Le plus souvent, ce sont les informations biographiques sur les ascendants qui se révéleront le plus utiles analytiquement. Leur élaboration associative pourra dégager, par exemple, des traits psychiques familiaux éclairant l’analysé sur le choix de sa profession ou de son conjoint, sur une tendance à somatiser, sur une disposition intérieure à fuir ou à combattre... Au cours de ce travail, les associations libres pourront aussi ranimer, dans le psychisme de l’analysé, la trace d’ancêtres dont la représentation était refoulée. Des personnages ayant joué un rôle clef – mais insoupçonné – dans l’histoire familiale récupéreront leur réelle dimension, d’autres perdront leur statut de héros mythique pour retrouver leur dimension humaine.

 L’élaboration associative amène également l’analysé à mieux saisir les tenants et aboutissants de son roman familial. On entend par là un scénario fantasmatique que se construit l’enfant, dans lequel il nie sa véritable origine, s’imaginant être de bien plus haute extraction. L’analyse du roman familial est importante, car ce fantasme est souvent encore très actif dans l’inconscient de l’adulte, influençant son existence à son insu.

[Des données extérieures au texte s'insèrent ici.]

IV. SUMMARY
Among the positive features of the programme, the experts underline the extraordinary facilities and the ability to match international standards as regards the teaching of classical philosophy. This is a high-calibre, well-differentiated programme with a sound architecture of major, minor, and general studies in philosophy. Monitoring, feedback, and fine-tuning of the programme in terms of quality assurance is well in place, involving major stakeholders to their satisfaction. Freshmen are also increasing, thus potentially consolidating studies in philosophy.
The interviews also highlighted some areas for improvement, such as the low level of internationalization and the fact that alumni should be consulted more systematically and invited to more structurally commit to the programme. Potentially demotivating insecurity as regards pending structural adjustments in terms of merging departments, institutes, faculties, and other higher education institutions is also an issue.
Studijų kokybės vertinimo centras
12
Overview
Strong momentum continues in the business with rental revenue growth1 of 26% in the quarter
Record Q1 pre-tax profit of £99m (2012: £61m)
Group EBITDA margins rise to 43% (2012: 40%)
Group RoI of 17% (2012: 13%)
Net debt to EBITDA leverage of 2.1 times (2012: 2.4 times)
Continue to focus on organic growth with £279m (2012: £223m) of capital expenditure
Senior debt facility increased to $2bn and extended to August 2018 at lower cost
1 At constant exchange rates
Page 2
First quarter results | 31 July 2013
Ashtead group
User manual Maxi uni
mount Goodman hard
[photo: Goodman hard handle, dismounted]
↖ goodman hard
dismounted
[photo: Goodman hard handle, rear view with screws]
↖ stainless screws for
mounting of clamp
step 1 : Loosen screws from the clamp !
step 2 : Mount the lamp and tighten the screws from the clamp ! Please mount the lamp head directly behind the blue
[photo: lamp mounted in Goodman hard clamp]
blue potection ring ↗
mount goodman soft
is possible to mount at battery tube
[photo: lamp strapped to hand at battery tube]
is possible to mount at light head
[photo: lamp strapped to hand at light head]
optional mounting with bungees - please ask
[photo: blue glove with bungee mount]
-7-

En un mot, l’analysé peut palper sa filiation psychique en étudiant analytiquement sa généalogie et en redistribuer certaines cartes. Ainsi ce jeune homme, orphelin élevé par sa mère, qui se voit cantonné dans des emplois subalternes bien au-dessous de ses capacités. Ses recherches généalogiques lui révèlent que son père s'est suicidé, ruiné par un associé véreux. Il fait des liens entre cette faillite et l'attitude de sa grand-mère paternelle qui avait, sa vie entière, accepté de subir les infidélités humiliantes de son mari. En outre, il prend alors conscience que son arrière grand-père paternel s'était cloîtré dans une vie de pénitence après une banqueroute. Il apprend aussi que ces personnes se trouvaient être, comme lui, des aînés et que tous les enfants avaient manifesté une rivalité très violente à l'égard de leur puîné jusqu'à l'éliminer de la famille.

L'analysé relie alors son attitude d'échec avec un désir d'autopunition phylogénétique. Il semble payer de la sorte, comme d’autres personnes de sa famille avant lui, leur agressivité infantile.

En s'inscrivant associativement dans cette chaîne généalogique, l'analysé peut mettre son comportement actuel en connexion avec des vécus plus primaires qui lui donnent tout son sens. Il prend conscience que, à travers les humiliations qu'il acceptait dans son activité professionnelle, il cherchait à expier, adulte, des pulsions agressives qu'il avait eues enfant ; en position de victime, sa culpabilité inconsciente diminuait.

La prise de conscience qu'il reproduit un dynamisme ancestral ne déresponsabilise pas pour autant l'analysé. Au contraire, grâce entre autres à ce travail généalogique, il parvient à trouver son identité au sein de la lignée dont il est issu, ce qui renforcera son moi. Il peut alors espérer mieux gérer les forces qui alimentent le dynamisme d’origine ancestrale et voir ainsi la contrainte inconsciente se modifier.